The symbols associated to the (first) Catholic Kings, namely the eagle of Saint John, the yoke and arrows and the motto Tanto Monta, Monta Tanto, as well as other traditional, pre-Catholic Kings' symbols such as the royal bend of Castile, gradually disappeared from Spanish coats-of-arms and flags along the 16th century, as Austrian and Burgundian symbols became gradually more frequent. Thus, the eagle of Saint John – which is basically a black (sometimes proper) eagle displayed with wings inverted and a nimbus behind its head – was replaced with the Austrian double-headed eagle. The Tanto Monta, Monta Tanto motto was substituted by the Plus Ultra. The yoke and arrows were replaced with the pillars of Hercules, etc.

After that it was not until the early 1930s when the Spanish Phalanx party adopted the yoke and arrows as their emblem. Later, the 1938 and 1945 Decrees adopted the eagle of Saint John and the yoke and arrows as part of the national arms, and the bend of Castile as the standard of the head of state.

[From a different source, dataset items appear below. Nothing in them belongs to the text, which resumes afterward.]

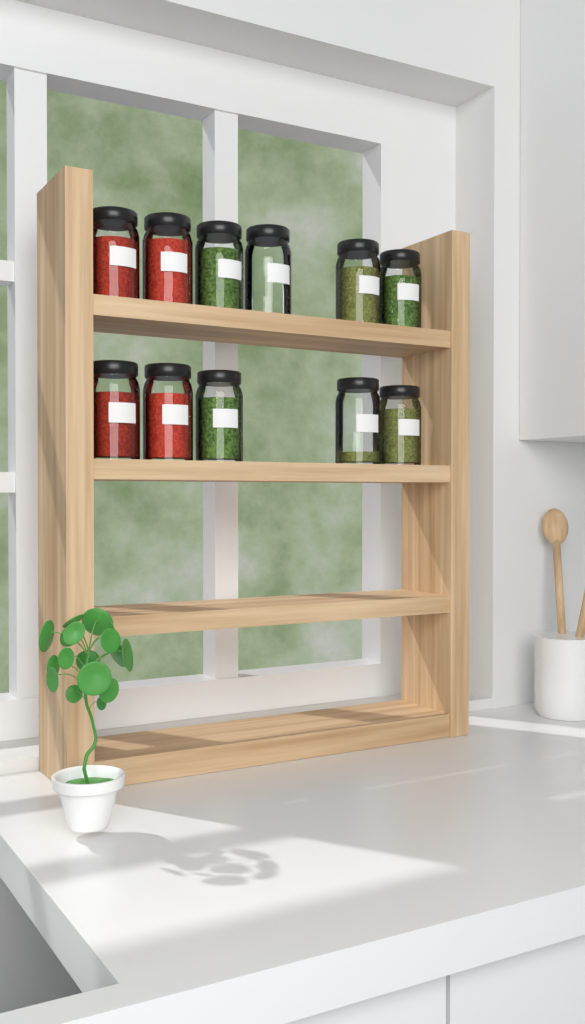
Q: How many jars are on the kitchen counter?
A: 11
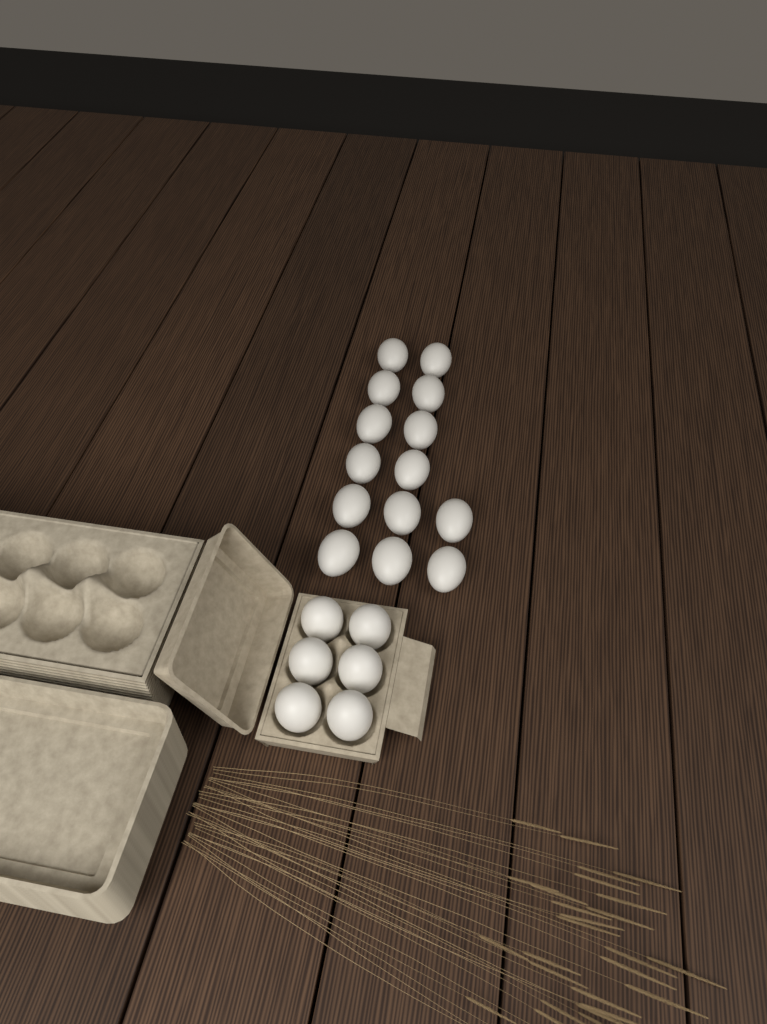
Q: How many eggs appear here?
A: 20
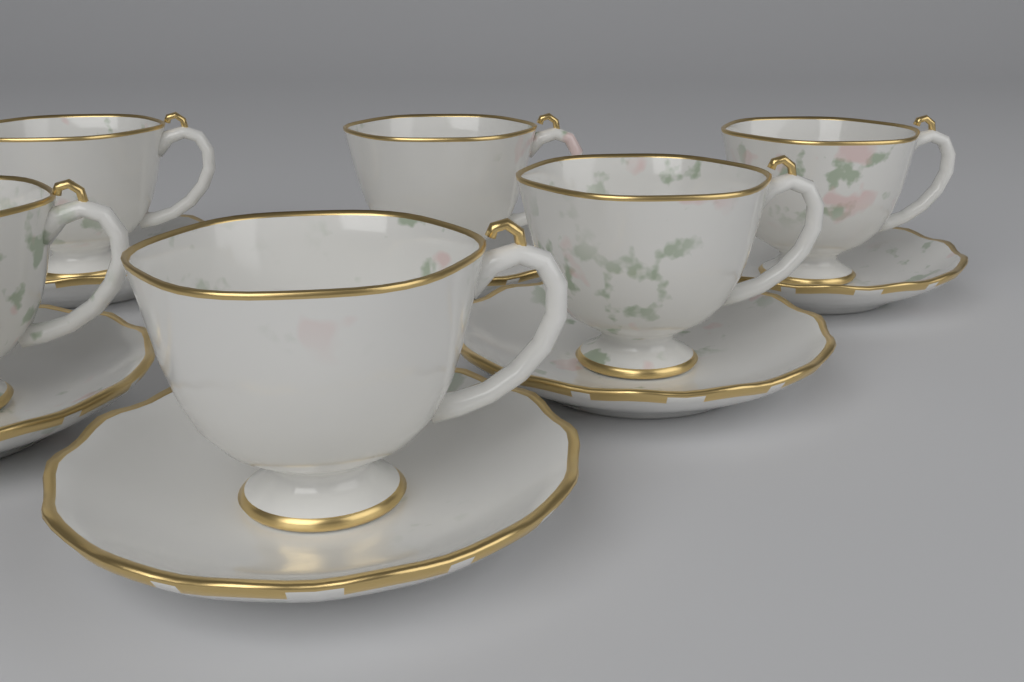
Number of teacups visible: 6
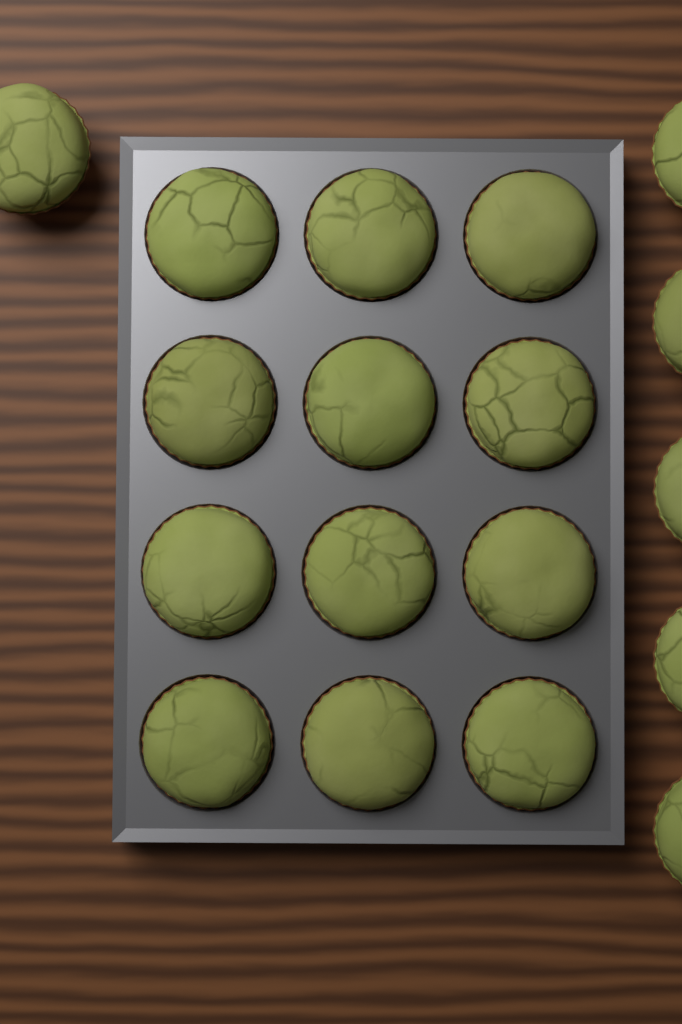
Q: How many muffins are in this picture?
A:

Historically there was no convention on where the arrows should be pointing or what number should they be. In 15th century coats-of-arms they could be seen as any number from five to nine arrows, pointing upwards, downwards or sideways.

Santiago Dotor, 31 Oct 2000

The yoke and the arrows are the personal badges of King Ferdinand and Queen Isabella. Yoke (yugo) for Ysabel and arrows (flechas) for Ferdinand.

Victor Lomantsov, 01 Nov 2000

Representations of Columbus' landing in 1492 are only that, later-date representations, and probably inaccurate. Almost the only genuine source is Columbus logbook, which mentions that the landing was made under three flags, Columbus bearing "the royal flag, and his captains two flags which the Admiral carried in all the ships as Ensign, each white with a green cross addorsed by the crowned letters F and Y". The royal flag is generally understood to be a white flag with the arms of the Catholic Kings (not including yet the pomegranate in base for Granada). Other authors however suggest it might be the royal banner of Castile and Leon, considering that it was Queen Elizabeth (and not both Catholic Kings) who sponsored the expedition.